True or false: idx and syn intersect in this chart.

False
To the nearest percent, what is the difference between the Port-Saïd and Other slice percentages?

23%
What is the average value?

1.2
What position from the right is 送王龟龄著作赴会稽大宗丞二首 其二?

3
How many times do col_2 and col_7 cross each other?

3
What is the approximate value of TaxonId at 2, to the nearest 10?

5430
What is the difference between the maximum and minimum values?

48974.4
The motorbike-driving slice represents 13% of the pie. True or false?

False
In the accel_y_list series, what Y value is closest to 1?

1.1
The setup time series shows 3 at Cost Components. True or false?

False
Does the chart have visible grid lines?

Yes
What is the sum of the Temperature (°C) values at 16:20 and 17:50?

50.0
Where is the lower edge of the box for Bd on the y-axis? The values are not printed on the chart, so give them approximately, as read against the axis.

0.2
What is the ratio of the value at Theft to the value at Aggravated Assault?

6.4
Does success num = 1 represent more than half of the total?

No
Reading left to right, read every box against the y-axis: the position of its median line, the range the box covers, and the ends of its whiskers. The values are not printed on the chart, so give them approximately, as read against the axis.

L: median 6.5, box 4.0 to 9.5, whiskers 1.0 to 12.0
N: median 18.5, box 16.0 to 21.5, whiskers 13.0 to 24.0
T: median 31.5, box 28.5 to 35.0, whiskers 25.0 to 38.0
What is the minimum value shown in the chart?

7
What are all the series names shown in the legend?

============================================================

### Aim of the task
Return, word for word, the part of the material that opens with its first line and closes with the line containing "How many times", including both of those lines.

### Written answer
True or false: idx and syn intersect in this chart.

False
To the nearest percent, what is the difference between the Port-Saïd and Other slice percentages?

23%
What is the average value?

1.2
What position from the right is 送王龟龄著作赴会稽大宗丞二首 其二?

3
How many times do col_2 and col_7 cross each other?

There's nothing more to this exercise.